On Mon, Jun 18, 2018 at 07:56:59AM -0700, James Bottomley wrote:
> On Mon, 2018-06-18 at 08:40 -0500, Seth Forshee wrote:
> > On Fri, Jun 15, 2018 at 08:03:05PM -0700, James Bottomley wrote:
> > > On Fri, 2018-06-15 at 09:59 -0500, Seth Forshee wrote:
> > > > On Fri, Jun 15, 2018 at 08:56:38AM -0500, Serge E. Hallyn wrote:
> > > > > Quoting Seth Forshee (seth.forshee@canonical.com):
> > > > > > I wanted to inquire about the current status of shiftfs and
> > > > > > the plans for it moving forward. We'd like to have this
> > > > > > functionality available for use in lxd, and I'm interesetd in
> > > > > > helping with development (or picking up development if it's
> > > > > > stalled).
> > > > > > 
> > > > > > To start, is anyone still working on shiftfs or similar
> > > > > > functionality? I haven't found it in any git tree on
> > > > > > kernel.org, and as far as mailing list activity the last
> > > > > > submission I can find is [1]. Is there anything newer than
> > > > > > this?

• Complete the following
• a. Answer these questions from the mailing-list thread on shiftfs:
(i) What email address does the thread give for Seth Forshee?
(ii) In what project does Seth want the shiftfs functionality to be available?
(iii) Where has Seth searched for shiftfs in git trees without finding it?
• b. Translate this sentence from the mailing-list thread on shiftfs into Spanish: "To start, is anyone still working on shiftfs or similar functionality?"
• c. Resume the mailing-list thread on shiftfs, starting after its last sentence.

• Entries provided
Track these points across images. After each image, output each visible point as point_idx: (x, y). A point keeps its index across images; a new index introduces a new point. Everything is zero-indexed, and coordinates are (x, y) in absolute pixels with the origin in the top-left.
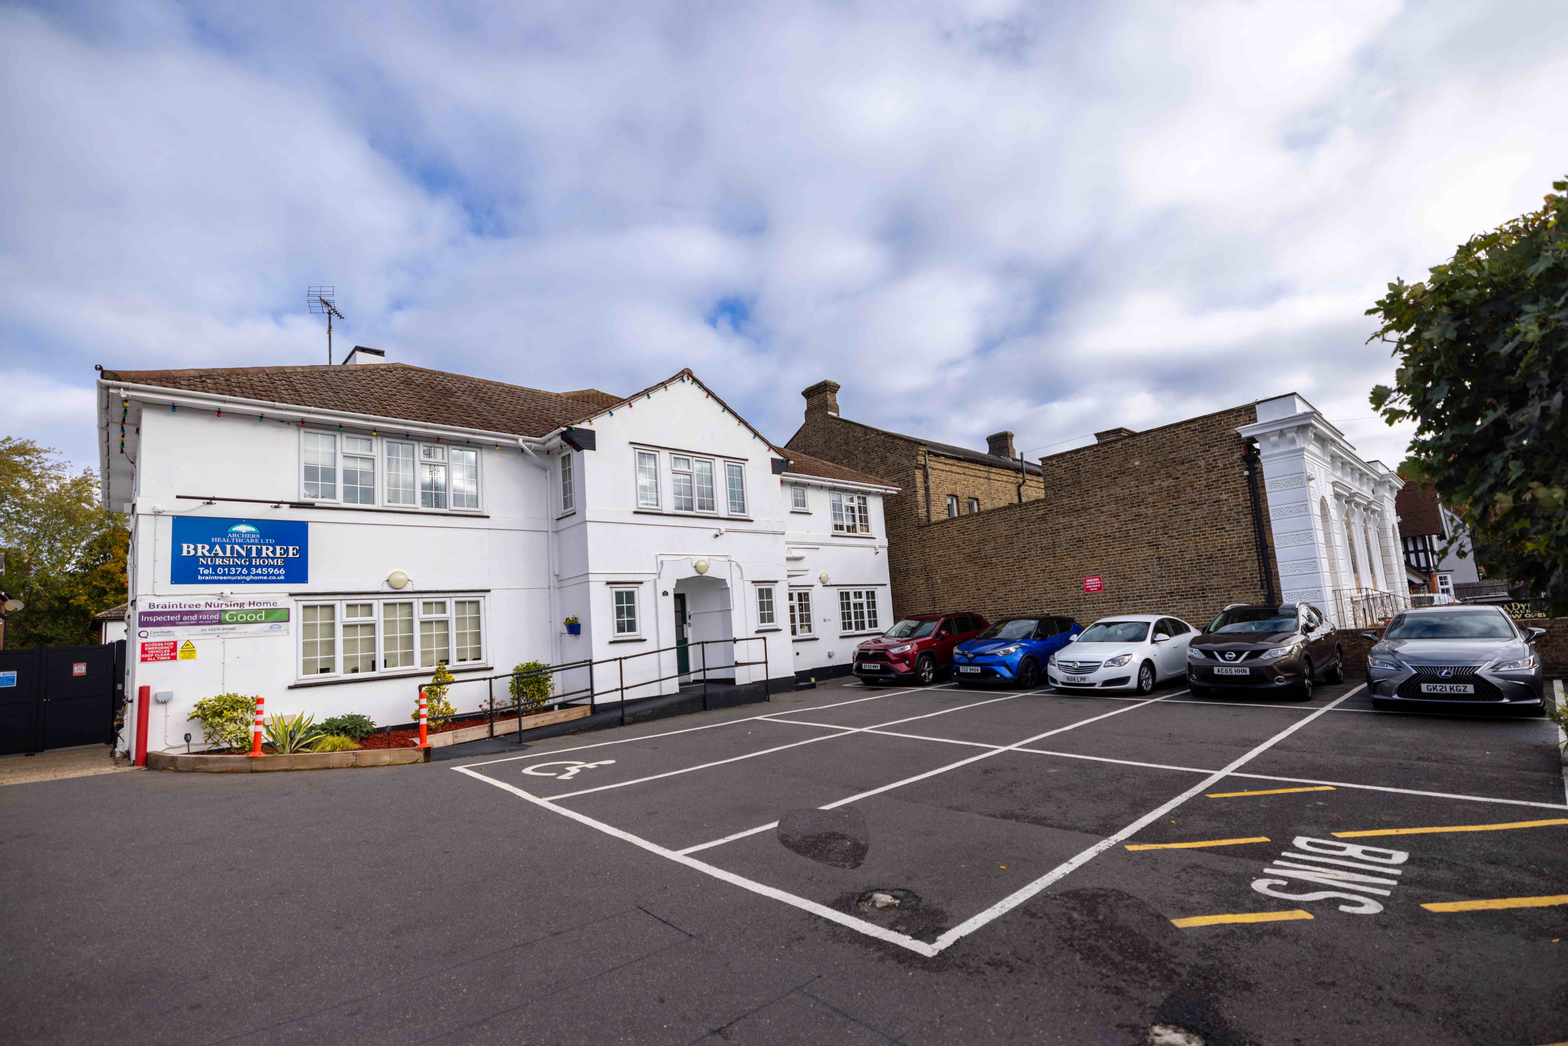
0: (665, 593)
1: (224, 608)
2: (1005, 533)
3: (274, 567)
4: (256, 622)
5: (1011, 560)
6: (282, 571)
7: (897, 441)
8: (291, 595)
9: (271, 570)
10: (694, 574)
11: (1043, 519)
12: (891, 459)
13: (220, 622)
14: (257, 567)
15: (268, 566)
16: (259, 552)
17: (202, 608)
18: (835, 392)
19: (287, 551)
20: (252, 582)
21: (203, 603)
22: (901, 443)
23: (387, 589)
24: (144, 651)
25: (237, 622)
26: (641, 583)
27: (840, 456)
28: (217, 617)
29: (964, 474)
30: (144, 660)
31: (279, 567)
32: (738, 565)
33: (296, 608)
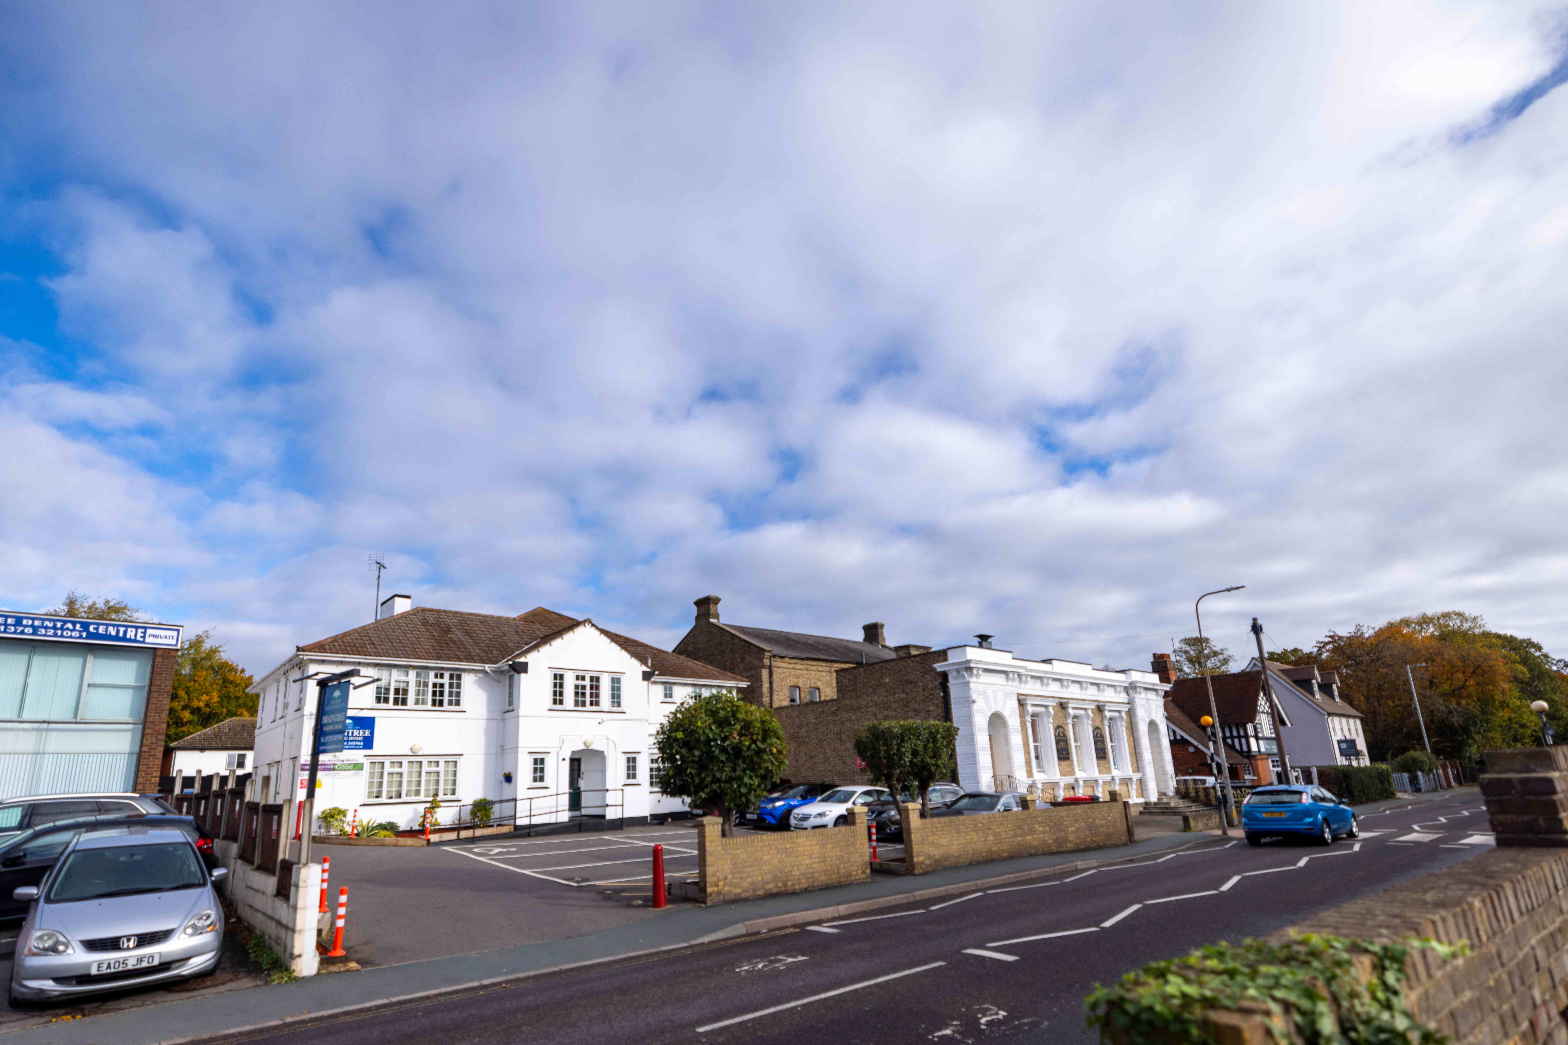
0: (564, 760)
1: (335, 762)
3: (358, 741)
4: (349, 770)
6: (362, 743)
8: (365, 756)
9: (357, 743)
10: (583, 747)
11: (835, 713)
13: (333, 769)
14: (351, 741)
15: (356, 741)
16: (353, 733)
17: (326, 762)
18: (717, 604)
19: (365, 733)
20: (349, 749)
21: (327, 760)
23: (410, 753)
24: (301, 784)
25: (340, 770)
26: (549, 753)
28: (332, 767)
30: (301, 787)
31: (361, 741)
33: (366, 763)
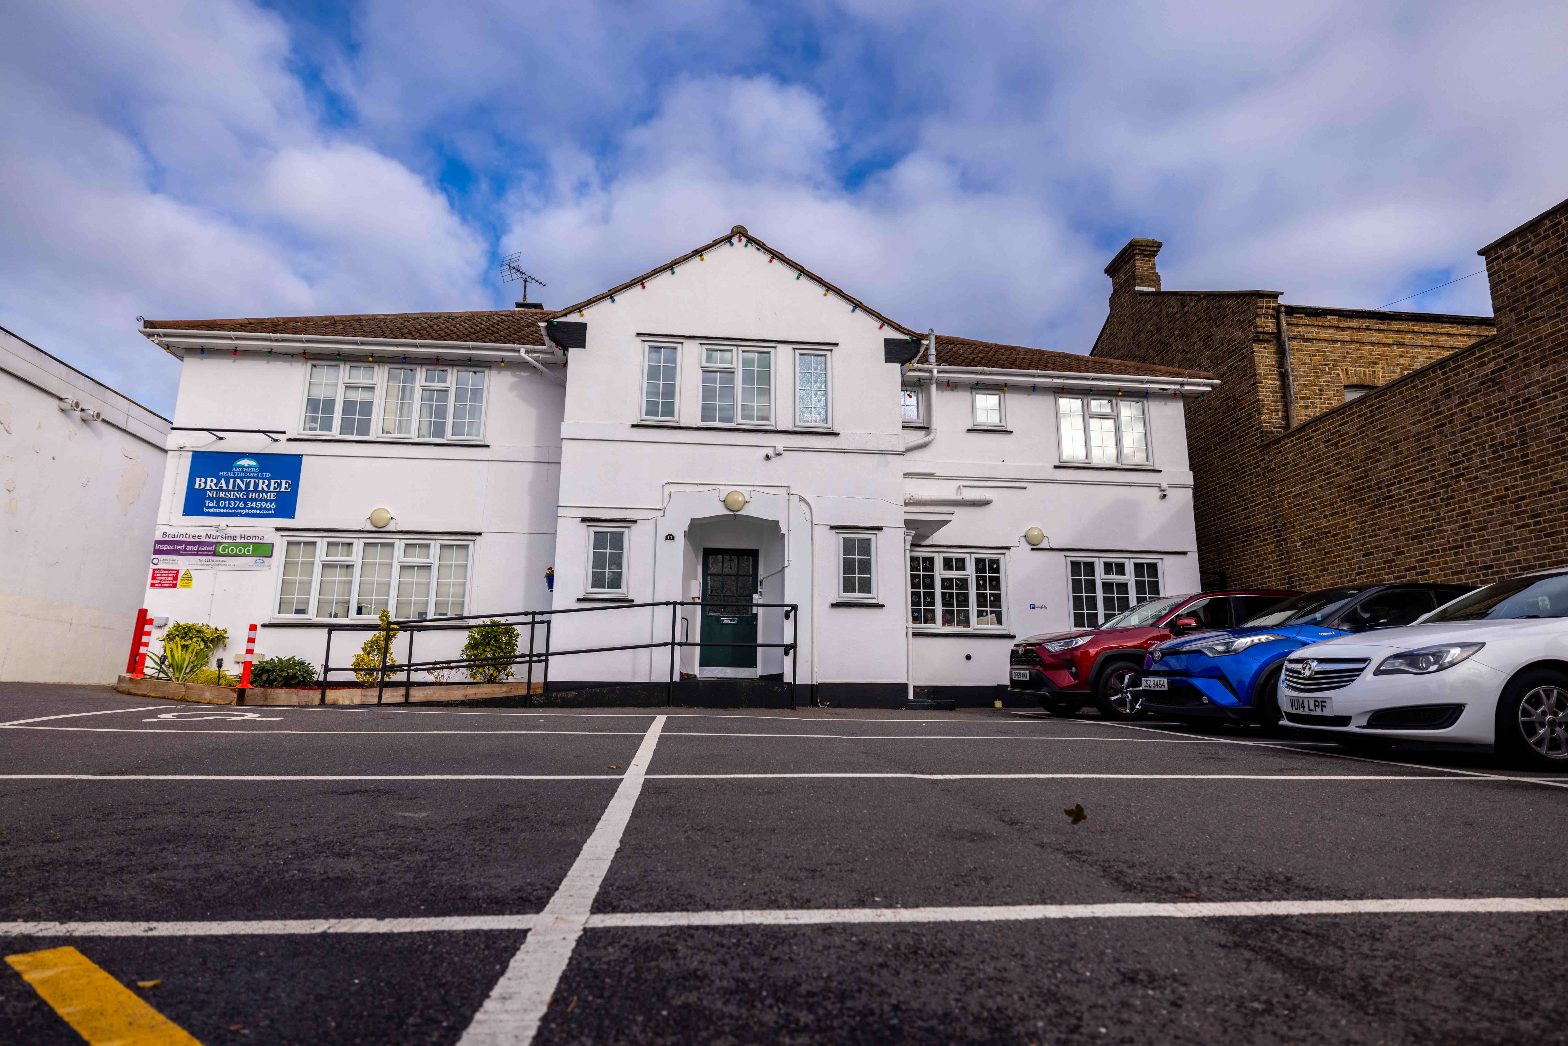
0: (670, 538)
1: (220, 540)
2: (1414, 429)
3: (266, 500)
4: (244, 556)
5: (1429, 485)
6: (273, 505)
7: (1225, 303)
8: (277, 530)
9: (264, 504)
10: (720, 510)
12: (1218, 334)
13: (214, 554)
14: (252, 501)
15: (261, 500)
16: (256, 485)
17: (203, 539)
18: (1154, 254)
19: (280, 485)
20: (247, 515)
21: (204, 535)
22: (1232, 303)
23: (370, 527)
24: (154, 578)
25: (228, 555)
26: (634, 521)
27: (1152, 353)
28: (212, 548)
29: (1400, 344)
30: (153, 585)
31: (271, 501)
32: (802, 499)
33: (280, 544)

• List of answers
• a.
(i) seth.forshee@canonical.com
(ii) lxd
(iii) In the git trees on kernel.org

• b. Para empezar, ¿hay alguien que siga trabajando en shiftfs o en una funcionalidad similar?

• c.
> > > > > > 
> > > > > > Based on past mailing list discussions, it seems like there
> > > > > > was still debate as to whether this feature should be an
> > > > > > overlay filesystem or something supported at the vfs level.
> > > > > > Was this ever resolved?
> > > > > > 
> > > > > > Thanks,
> > > > > > Seth
> > > > > > 
> > > > > > [1]
> > > > > > http://lkml.kernel.org/r/1487638025.2337.49.camel@HansenPartn
> > > > > > ership.com
> > > > > 
> > > > > Hey Seth,
> > > > > 
> > > > > I haven't heard anything in a long time.  But if this is going
> > > > > to pick back up, can we come up with a detailed set of goals
> > > > > and requirements?
> > > 
> > > That would actually help.
> > > 
> > > > I was planning to follow up later with some discussion of
> > > > requirements. Here are some of ours:
> > > > 
> > > >  - Supports any id maps possible for a user namespace
> > > 
> > > Could you clarify: right at the moment, it basically reverses the
> > > namespace ID mapping when it does on to the filesystem using the
> > > superblock user namespace, so, in theory you can have an arbitrary
> > > mapping simply by changing the s_userns.  The problem here is that
> > > you don't have a lot of tools for manipulating the s_userns.
> > 
> > For our purposes the way you're shifting with s_user_ns works fine. I
> > know that Serge would prefer a more arbitrary shift so that an
> > arbitrary, unprivileged range in the source fs could be use (e.g. use
> > ids 100000 - 101000 in the source instead of 0 - 1000), and my
> > thoughts on that are quoted below.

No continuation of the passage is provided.